= Carl Vinson Institute of Government =

American organisation

The Carl Vinson Institute of Government (CVIOG) is an organization that works closely with officials and employees from state and local governments in the U.S. state of Georgia and internationally to help them achieve their missions and improve public service. CVIOG is a unit of the Office of Public Service and Outreach at the University of Georgia (UGA) in Athens, Georgia.

The Institute of Government offers training programs for public officials and staff, conducts research on a broad range of questions relevant to state and local governments, and provides assistance to help those governments and agencies run more efficiently and effectively.

==History==
Originally established at the University of Georgia as the Institute of Public Affairs in 1927, the organization was charged with providing “a forum to study international, national, state, and local affairs and to make recommendations for improved governance.” It combined research, technical assistance, training, and publications.

Over the course of the following decades, the Institute of Public Affairs expanded to address the needs of the state’s rising population, and it underwent several name changes—Institute for the Study of Georgia Problems (1938), Institute of Law and Government (1953), and Institute of Government (1965).

The organization became the Carl Vinson Institute of Government, when authorized by Federal Law in 1984, when it was renamed in honor of Georgia representative Carl Vinson, who served in the U.S. House of Representatives for more than 50 years.

The Vinson Institute moved its headquarters to its current location at the historic Lucy Cobb Complex in 1991. It also maintains offices on other parts of the UGA campus and in Atlanta, Georgia, near the Georgia State Capitol.

==Divisions==
- Director's Office
- Governmental Training, Education, and Development
- Information Technology Outreach Services
- Office of Communications
- Office of Finance & Administration
- State Services and Decision Support
- Strategic Operations and Planning Assistance
- Workforce and Economic Development

==Areas of service==
The Institute of Government provides:

===Assistance===
The Institute of Government conducts a variety of assistance programs to help governments and agencies improve their operations and plan for the future.

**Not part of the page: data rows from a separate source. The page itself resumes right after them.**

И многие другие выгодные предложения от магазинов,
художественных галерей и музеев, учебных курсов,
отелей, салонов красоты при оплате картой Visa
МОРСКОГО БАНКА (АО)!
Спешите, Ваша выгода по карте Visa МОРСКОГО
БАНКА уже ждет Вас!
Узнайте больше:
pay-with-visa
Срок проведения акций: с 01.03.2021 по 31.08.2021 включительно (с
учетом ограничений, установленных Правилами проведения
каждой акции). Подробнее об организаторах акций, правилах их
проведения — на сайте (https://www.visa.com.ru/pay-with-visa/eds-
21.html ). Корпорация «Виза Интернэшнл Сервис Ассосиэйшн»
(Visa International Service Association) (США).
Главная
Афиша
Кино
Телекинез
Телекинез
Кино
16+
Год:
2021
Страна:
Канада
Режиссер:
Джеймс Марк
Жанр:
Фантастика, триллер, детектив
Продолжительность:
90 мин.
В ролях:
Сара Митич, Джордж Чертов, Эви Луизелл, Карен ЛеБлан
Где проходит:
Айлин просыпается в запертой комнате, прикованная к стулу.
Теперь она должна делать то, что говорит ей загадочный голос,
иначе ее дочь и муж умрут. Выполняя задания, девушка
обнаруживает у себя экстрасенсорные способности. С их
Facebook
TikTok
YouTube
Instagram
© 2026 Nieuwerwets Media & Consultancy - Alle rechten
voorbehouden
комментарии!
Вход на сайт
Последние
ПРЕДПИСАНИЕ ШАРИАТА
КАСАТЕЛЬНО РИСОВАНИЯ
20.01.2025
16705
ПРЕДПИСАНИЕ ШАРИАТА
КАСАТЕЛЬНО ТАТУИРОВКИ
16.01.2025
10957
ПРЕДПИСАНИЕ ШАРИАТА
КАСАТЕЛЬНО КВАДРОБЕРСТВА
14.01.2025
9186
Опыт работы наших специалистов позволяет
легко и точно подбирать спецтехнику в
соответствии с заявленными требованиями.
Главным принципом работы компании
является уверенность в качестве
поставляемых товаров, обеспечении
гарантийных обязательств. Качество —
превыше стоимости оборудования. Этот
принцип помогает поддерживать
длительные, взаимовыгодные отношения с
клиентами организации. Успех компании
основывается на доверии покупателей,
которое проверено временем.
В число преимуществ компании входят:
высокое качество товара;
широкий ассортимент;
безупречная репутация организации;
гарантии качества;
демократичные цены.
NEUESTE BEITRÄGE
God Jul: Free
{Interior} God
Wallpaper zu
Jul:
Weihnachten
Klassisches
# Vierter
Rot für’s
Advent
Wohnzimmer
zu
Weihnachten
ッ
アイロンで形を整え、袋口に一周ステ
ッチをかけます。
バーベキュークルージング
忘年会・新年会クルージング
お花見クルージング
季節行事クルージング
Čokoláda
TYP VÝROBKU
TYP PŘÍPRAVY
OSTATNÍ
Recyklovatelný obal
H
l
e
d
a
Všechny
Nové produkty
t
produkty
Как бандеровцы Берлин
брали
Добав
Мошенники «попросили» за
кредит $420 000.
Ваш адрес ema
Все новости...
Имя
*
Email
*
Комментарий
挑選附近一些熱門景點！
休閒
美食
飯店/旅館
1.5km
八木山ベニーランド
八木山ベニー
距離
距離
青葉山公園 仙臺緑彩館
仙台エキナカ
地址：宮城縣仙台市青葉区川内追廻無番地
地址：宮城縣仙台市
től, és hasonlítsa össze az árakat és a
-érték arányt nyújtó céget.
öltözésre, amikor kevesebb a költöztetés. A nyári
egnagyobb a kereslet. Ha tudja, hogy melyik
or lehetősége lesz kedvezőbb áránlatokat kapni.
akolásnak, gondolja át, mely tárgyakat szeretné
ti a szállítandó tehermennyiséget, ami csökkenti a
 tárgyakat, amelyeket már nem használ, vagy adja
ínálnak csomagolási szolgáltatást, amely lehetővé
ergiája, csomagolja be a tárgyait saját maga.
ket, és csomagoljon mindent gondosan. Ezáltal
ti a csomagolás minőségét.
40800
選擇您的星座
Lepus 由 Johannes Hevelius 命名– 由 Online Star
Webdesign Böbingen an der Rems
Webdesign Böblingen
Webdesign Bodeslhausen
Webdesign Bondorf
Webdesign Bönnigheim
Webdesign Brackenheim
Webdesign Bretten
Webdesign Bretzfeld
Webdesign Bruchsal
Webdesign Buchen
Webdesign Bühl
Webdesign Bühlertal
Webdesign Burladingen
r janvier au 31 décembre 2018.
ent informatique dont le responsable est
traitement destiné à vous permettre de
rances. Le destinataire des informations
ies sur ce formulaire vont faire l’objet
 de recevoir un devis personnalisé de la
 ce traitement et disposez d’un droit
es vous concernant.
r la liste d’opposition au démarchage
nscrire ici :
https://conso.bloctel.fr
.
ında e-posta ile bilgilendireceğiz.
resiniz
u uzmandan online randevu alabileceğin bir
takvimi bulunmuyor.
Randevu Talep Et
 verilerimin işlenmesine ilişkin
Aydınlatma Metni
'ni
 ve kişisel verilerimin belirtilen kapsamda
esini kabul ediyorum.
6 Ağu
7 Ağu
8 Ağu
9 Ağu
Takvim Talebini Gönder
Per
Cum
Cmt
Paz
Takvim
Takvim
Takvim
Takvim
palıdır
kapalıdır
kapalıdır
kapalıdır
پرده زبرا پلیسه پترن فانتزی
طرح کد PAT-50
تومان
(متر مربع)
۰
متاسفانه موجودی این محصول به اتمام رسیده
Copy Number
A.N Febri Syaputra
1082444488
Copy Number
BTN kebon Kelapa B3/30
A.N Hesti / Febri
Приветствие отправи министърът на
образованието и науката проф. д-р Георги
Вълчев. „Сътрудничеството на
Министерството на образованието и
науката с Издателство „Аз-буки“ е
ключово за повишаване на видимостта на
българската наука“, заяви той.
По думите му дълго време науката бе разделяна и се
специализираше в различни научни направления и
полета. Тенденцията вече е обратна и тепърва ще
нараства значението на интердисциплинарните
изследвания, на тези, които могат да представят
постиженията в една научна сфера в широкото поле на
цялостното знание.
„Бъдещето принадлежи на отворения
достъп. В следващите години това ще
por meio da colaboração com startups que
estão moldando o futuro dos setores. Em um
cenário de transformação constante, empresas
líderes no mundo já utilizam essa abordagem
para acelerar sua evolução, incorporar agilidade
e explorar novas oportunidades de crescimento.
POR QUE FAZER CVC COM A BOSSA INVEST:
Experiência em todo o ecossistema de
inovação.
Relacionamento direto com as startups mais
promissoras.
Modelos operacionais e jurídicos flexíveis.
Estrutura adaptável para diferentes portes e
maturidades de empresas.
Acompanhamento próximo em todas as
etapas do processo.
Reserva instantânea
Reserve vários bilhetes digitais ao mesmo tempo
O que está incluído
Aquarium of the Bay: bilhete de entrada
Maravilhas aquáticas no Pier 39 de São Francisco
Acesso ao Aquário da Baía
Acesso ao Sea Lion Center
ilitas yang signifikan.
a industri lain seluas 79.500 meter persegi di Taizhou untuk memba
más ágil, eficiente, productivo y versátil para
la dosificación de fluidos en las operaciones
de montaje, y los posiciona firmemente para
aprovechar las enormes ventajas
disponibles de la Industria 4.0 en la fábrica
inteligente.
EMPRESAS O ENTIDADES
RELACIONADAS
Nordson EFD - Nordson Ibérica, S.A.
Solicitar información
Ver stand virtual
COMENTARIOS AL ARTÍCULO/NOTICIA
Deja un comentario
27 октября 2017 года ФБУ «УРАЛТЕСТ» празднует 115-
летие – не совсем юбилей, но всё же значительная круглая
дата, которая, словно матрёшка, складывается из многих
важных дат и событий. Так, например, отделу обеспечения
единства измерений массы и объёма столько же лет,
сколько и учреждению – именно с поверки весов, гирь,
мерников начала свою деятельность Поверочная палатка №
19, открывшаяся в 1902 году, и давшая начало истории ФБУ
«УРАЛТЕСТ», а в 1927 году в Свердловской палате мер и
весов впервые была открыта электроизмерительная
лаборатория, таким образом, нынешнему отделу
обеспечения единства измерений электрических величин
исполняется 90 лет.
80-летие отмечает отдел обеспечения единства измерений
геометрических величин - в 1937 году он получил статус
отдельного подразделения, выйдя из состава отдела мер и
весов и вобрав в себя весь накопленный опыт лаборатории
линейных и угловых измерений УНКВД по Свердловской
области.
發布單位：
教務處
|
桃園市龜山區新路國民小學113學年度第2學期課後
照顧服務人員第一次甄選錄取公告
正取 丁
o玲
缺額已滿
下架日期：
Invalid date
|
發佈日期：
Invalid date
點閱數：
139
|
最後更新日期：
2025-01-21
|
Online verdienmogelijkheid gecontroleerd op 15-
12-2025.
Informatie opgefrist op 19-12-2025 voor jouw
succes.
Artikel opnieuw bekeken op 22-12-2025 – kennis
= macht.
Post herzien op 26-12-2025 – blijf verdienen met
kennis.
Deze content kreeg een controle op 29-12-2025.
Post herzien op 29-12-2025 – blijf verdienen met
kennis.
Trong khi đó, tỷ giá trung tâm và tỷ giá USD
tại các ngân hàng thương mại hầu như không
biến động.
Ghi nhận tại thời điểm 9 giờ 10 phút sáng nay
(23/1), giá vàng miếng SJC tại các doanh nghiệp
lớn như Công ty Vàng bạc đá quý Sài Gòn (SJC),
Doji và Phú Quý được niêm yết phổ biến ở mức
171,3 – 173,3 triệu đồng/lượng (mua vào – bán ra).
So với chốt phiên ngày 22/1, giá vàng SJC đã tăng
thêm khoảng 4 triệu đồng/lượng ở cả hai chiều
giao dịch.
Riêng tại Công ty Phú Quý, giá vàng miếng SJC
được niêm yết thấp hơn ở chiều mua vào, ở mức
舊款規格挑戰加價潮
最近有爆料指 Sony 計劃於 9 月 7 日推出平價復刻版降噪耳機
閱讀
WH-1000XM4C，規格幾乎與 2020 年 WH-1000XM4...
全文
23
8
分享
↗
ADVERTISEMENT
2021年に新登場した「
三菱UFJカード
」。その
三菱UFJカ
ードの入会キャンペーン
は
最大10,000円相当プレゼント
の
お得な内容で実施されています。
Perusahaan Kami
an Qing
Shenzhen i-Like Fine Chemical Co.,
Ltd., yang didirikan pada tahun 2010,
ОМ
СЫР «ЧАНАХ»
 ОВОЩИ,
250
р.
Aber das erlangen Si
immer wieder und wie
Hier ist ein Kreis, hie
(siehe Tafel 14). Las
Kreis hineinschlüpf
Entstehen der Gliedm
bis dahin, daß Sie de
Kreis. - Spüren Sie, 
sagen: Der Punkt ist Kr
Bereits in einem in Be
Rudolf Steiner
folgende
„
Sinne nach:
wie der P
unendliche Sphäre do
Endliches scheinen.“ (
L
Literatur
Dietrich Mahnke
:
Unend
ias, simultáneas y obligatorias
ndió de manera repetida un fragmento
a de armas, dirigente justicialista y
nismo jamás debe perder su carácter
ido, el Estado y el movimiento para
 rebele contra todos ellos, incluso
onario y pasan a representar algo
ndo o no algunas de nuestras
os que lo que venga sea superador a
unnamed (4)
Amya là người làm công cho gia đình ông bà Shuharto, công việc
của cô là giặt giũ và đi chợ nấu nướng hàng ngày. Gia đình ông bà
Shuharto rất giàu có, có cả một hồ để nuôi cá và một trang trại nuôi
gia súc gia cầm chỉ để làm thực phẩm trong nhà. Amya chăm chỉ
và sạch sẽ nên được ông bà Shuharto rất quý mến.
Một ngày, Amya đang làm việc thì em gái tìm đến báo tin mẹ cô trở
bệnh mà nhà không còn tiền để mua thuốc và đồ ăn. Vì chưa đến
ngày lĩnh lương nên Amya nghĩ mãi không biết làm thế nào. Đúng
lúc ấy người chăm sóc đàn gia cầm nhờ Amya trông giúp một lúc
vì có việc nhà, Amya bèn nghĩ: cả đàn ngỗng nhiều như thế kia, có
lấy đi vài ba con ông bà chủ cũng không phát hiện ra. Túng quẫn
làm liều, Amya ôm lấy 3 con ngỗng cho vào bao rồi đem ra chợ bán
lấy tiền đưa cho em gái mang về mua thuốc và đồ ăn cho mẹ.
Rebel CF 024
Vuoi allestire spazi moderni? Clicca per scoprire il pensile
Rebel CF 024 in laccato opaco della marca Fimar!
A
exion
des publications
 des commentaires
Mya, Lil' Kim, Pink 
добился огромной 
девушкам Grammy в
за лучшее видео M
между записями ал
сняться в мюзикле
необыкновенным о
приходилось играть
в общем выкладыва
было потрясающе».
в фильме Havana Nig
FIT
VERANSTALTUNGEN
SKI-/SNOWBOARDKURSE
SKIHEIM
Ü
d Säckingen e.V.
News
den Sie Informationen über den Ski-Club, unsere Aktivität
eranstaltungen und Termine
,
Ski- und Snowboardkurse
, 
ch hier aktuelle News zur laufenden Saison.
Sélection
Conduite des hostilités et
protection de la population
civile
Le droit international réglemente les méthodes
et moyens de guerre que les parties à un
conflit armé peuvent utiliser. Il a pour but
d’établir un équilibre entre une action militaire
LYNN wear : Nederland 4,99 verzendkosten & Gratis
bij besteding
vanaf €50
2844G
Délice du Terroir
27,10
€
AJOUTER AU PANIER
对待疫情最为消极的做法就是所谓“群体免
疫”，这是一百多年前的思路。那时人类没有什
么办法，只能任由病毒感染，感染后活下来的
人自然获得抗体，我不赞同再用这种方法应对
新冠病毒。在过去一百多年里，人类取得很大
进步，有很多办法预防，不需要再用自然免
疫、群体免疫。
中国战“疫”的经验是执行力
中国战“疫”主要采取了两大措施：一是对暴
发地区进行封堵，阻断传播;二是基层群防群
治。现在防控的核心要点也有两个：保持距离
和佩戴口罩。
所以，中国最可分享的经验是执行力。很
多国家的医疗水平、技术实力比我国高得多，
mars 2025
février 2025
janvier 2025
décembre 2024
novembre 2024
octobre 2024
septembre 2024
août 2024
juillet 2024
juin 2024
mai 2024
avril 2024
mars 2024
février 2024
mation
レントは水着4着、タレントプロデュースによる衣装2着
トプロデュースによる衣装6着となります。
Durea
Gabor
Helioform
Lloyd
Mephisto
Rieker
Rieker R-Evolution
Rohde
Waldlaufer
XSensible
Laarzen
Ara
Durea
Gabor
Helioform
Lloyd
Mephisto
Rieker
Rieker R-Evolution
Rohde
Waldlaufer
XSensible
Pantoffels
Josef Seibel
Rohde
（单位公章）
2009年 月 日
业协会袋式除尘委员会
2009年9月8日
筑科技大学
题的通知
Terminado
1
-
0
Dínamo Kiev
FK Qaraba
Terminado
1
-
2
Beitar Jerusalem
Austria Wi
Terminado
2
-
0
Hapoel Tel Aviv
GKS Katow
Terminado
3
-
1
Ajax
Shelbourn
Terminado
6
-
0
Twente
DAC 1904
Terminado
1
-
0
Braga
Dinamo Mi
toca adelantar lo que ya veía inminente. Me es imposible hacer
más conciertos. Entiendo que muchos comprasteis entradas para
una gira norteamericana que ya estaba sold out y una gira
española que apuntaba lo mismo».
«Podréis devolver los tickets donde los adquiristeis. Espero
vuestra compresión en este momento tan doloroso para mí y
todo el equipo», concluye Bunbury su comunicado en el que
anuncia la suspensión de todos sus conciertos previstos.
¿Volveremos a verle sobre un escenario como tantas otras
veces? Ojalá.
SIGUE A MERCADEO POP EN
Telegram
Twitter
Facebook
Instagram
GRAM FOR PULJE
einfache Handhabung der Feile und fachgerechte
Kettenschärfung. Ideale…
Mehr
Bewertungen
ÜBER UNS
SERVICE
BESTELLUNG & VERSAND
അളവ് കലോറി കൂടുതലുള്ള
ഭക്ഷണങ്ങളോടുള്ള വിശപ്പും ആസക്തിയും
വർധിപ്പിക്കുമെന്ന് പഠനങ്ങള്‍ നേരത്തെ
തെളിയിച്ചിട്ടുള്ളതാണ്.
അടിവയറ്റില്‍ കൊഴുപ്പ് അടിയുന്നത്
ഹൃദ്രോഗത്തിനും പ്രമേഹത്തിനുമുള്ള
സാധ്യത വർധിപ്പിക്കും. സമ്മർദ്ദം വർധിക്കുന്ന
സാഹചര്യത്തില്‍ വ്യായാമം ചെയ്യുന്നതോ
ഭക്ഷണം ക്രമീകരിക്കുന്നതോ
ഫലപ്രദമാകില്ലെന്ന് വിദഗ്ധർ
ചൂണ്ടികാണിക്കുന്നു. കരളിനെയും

Many of these programs are geared toward promoting efficient and effective service delivery. Faculty at the institute also perform program evaluation for departments and agencies within Georgia’s state and local governments.

There is a human resource management group that conducts classification and compensation studies, executive searches, promotional testing for public safety organizations, and other HR-related functions. The local government studies group performs annexation and consolidation studies, service delivery studies, departmental reviews, tax equity studies, and other projects about the issues facing cities and counties.

The Office of Information Technology Outreach Services (ITOS) assists government entities with the use of geographic information system (GIS) technology through application development, digital mapping, database creation, and more.

===Training and development===
The Institute of Government provides training and professional development to thousands of public officials and employees in Georgia annually. The training takes a variety of forms in order to develop participants’ leadership, talents, knowledge, and skills.

Local government training programs are designed for county commissioners, city council members, mayors, city and county managers and planners, municipal and county clerks, financial managers, and others involved in local government. The institute also conducts specific training for newly elected officials in city and county governments.

At the Georgia state level, the Institute of Government has coordinated the Biennial Institute for Georgia Legislators since 1958. Every two years following General Assembly elections, the members of the Georgia House of Representatives and Senate meet and attend information sessions pertaining to significant, timely issues. These sessions are conducted by Institute of Government faculty, veteran lawmakers and staff, agency administrators, and subject experts.

The Institute of Government also coordinates the Georgia Legislative Leadership Institute (GLLI), an extension of the Biennial Institute. Developed and authorized by the Georgia General Assembly Training Institute, GLLI forms the core of a leadership development program for newer members of the state legislature. The institute also operates the Georgia Leadership Institute (GLI), which provides leadership development for managers and executives in Georgia’s state agencies.

===Applied research===
Research faculty at the Institute of Government provide objective, timely information to policymakers and decision makers to aid them in their work. They design and conduct customized studies to collect data, gauge opinion through surveys, evaluate programs, and more. Areas of study include, but are not limited to, demography, the environment, public opinion, economic impact, and legislative policy.

===International services===
The Institute offers international services to work to help nations in transition strengthen governance and administrative capability. Through instructional programs, technical assistance, and research, faculty and staff work to develop more efficient, transparent, and responsive governments.

===Student involvement===
The Institute of Government engages undergraduate and graduate students from the University of Georgia in its work through a variety of programs. The Vinson Fellows Program is an undergraduate internship through which students are paired with faculty-mentors and gain real world experience in state and local government. The Institute of Government also coordinates the Georgia Legislative Intern Program (GLIP), a statewide program that involves undergraduates in the work of the Georgia General Assembly. The institute cosponsors UGA’s Master of Public Administration (MPA) program with the University of Georgia School of Public and International Affairs.